Others have achieved similar ends by combining CRISPR with a chemical switch. Lukas Dow, a cancer geneticist at Weill Cornell Medical College in New York City, wanted to mutate cancer-related genes in adult mice, to reproduce mutations that have been identified in human colorectal cancers. His team engineered a CRISPR–Cas9 system in which a dose of the compound doxycycline activates Cas9, allowing it to cut its targets15.

The tools are another step towards gaining fine control over genome editing. Gersbach's team has not patterned its blood vessels just yet: for now, the researchers are working on making their light-inducible system more efficient. “It's a first-generation tool,” says Gersbach.

Model CRISPR

Cancer researcher Wen Xue spent the first years of his postdoc career making a transgenic mouse that bore a mutation found in some human liver cancers. He slogged away, making the tools necessary for gene targeting, injecting them into embryonic stem cells and then trying to derive mice with the mutation. The cost: a year and US$20,000. “It was the rate-limiting step in studying disease genes,” he says.

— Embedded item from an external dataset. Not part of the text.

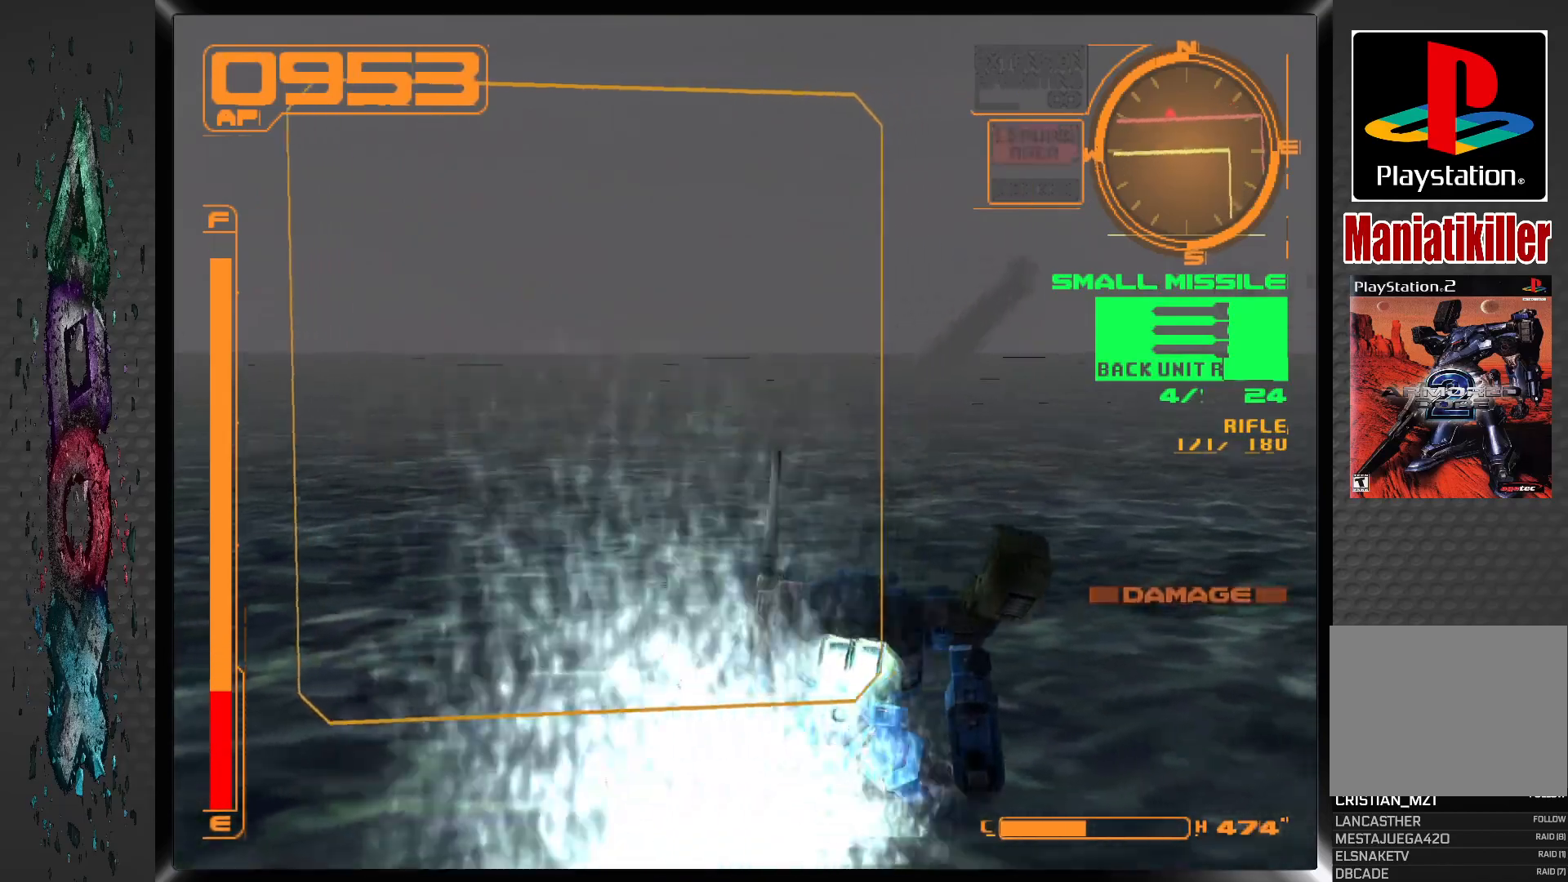
{"buttons": ["DPAD_UP", "DPAD_LEFT"], "left_stick": "center", "right_stick": "center", "events": [[450, "CROSS", "up"], [467, "R1", "up"]]}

A few years later, just as he was about to embark on another transgenic-mouse experiment, his mentor suggested that he give CRISPR–Cas9 a try. This time, Xue just ordered the tools, injected them into single-celled mouse embryos and, a few weeks later — voilá. “We had the mouse in one month,” says Xue. “I wish I had had this technology sooner. My postdoc would have been a lot shorter.”

Researchers who study everything from cancer to neurodegeneration are embracing CRISPR-Cas9 to create animal models of the diseases. It lets them engineer more animals, in more complex ways, and in a wider range of species. Xue, who now runs his own lab at the University of Massachusetts Medical School in Worcester, is systematically sifting through data from tumour genomes, using CRISPR–Cas9 to model the mutations in cells grown in culture and in animals.

Researchers are hoping to mix and match the new CRISPR–Cas9 tools to precisely manipulate the genome and epigenome in animal models. “The real power is going to be the integration of those systems,” says Dow. This may allow scientists to capture and understand some of the complexity of common human diseases.

Take tumours, which can bear dozens of mutations that potentially contribute to cancer development. “They're probably not all important in terms of modelling a tumour,” says Dow. “But it's very clear that you're going to need two or three or four mutations to really model aggressive disease and get closer to modelling human cancer.” Introducing all of those mutations into a mouse the old-fashioned way would have been costly and time-consuming, he adds.

Bioengineer Patrick Hsu started his lab at the Salk Institute for Biological Studies in La Jolla, California, in 2015; he aims to use gene editing to model neurodegenerative conditions such as Alzheimer's disease and Parkinson's disease in cell cultures and marmoset monkeys. That could recapitulate human behaviours and progression of disease more effectively than mouse models, but would have been unthinkably expensive and slow before CRISPR–Cas9.

Even as he designs experiments to genetically engineer his first CRISPR–Cas9 marmosets, Hsu is aware that this approach may be only a stepping stone to the next. “Technologies come and go. You can't get married to one,” he says. “You need to always think about what biological problems need to be solved.”